WORK TO BE COMPLETED = From the records, pick out and copy each line containing "lines".

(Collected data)
☆ ☆ ☆
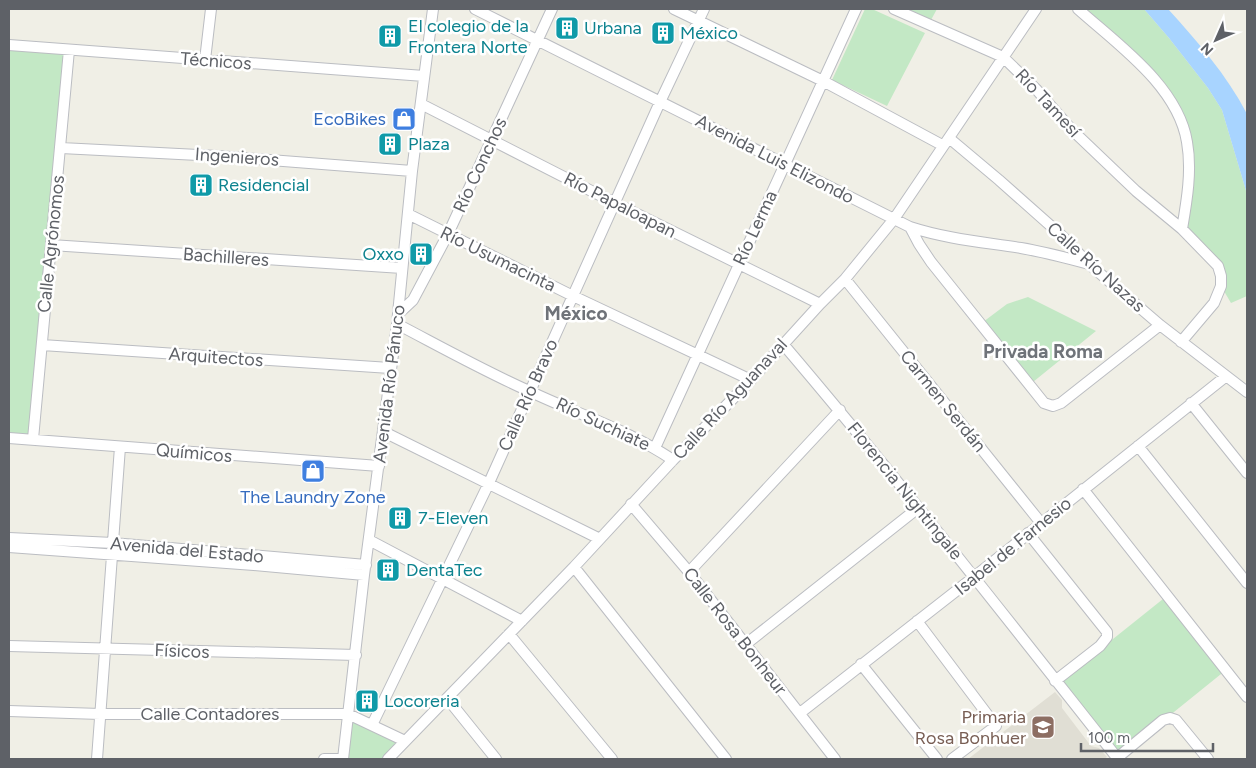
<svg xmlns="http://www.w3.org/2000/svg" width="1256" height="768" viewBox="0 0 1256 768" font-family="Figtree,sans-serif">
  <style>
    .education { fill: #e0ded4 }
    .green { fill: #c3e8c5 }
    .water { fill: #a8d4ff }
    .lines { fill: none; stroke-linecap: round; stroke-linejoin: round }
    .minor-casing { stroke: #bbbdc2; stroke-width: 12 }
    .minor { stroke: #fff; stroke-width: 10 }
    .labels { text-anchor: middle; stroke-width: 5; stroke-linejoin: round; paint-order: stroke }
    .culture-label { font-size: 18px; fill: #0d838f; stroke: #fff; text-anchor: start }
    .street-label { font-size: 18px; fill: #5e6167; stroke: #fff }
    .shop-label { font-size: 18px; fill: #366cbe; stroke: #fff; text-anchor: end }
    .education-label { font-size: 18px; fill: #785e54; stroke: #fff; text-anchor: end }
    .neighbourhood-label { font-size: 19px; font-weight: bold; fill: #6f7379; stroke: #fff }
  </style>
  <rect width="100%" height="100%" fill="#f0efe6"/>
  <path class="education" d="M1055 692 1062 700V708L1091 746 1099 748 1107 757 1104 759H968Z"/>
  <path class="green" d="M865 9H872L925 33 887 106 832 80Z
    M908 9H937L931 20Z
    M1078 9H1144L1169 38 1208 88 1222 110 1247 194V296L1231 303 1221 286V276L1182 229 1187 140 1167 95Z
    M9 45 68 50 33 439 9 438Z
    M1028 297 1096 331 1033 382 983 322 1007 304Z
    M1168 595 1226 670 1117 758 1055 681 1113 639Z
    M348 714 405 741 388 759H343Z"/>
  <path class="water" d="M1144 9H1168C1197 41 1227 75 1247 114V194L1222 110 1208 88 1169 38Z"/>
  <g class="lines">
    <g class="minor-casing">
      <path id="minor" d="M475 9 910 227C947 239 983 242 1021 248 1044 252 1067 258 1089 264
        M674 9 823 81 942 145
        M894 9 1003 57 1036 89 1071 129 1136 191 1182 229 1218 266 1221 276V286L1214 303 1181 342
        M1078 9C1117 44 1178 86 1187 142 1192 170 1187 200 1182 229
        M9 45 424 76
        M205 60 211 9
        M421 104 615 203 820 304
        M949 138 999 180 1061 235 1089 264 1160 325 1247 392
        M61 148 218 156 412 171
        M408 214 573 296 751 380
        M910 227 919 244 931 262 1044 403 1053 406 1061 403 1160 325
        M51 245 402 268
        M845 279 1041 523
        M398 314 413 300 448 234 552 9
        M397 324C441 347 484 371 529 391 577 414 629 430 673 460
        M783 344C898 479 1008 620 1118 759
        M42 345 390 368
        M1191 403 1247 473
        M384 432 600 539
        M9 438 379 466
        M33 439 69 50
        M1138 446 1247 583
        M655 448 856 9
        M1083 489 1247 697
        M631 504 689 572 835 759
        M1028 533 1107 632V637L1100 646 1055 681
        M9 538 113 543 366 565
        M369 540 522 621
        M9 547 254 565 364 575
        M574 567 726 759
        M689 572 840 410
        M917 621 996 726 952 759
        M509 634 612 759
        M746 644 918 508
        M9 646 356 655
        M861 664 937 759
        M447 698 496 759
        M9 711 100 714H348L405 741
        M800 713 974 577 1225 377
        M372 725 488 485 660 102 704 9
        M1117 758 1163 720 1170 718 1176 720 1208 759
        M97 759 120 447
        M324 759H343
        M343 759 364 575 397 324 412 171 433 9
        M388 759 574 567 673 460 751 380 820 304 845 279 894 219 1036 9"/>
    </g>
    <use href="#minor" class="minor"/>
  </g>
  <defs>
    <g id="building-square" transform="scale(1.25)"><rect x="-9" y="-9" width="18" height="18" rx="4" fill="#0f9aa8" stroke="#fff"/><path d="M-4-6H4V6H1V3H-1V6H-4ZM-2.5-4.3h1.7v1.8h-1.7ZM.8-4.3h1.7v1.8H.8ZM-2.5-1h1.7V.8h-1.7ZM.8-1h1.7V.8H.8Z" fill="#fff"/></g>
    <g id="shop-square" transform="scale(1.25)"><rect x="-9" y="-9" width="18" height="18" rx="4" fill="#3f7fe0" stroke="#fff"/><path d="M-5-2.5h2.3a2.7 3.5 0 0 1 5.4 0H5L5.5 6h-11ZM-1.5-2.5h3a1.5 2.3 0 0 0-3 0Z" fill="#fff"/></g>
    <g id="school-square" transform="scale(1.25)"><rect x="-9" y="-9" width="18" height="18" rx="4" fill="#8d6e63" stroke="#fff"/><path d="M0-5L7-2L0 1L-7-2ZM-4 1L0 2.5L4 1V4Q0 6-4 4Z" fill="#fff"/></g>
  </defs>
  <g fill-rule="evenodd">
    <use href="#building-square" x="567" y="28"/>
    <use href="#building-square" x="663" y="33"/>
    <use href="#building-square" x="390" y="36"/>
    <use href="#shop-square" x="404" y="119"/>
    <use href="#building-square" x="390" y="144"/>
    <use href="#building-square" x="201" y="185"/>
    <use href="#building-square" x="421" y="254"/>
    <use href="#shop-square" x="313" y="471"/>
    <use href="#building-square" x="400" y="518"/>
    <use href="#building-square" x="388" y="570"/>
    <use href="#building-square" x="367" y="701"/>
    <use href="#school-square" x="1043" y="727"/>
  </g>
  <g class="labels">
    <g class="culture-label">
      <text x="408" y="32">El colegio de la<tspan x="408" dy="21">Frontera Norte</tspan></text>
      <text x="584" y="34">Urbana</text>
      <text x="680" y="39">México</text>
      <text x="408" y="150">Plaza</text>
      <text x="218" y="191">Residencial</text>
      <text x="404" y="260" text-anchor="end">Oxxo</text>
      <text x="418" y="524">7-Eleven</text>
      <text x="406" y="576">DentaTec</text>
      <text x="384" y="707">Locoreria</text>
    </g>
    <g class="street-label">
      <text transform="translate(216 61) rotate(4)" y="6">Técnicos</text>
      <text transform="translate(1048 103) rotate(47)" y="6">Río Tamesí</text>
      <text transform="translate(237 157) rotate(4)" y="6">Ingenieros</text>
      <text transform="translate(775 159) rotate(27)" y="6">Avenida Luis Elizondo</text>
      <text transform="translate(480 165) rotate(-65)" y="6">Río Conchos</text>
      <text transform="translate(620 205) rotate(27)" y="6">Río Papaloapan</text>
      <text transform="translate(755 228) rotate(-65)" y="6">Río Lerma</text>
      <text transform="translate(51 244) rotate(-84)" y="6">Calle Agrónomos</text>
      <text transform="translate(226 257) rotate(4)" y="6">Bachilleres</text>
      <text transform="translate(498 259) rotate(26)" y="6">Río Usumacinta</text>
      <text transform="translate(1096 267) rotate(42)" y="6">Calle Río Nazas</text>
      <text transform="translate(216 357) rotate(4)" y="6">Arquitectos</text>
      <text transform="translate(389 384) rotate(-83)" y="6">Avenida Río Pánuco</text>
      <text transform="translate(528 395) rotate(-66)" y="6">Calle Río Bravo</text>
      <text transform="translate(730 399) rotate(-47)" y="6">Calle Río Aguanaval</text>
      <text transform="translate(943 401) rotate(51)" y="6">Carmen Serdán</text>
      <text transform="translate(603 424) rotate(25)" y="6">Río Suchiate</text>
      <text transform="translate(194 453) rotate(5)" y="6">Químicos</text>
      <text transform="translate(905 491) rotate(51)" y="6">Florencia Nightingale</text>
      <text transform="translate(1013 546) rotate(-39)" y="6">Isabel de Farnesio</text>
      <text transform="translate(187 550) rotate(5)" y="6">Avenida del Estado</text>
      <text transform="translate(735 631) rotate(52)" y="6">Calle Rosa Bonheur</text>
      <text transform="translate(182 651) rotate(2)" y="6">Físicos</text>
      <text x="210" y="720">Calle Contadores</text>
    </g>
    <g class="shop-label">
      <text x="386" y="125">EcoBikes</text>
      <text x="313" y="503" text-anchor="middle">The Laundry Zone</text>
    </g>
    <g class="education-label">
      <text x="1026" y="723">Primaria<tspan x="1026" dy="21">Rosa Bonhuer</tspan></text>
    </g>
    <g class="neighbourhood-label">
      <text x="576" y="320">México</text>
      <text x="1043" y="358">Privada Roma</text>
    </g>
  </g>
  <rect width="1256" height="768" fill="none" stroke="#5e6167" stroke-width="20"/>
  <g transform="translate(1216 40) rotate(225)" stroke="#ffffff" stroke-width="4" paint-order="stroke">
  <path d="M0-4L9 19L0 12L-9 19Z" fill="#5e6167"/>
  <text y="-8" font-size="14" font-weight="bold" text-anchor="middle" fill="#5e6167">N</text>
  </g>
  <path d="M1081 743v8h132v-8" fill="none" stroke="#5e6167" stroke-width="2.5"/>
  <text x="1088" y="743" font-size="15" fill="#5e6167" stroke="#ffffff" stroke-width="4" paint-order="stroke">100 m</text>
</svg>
☆ ☆ ☆
SOLUTION TO THIS EXERCISE =
    .lines { fill: none; stroke-linecap: round; stroke-linejoin: round }
  <g class="lines">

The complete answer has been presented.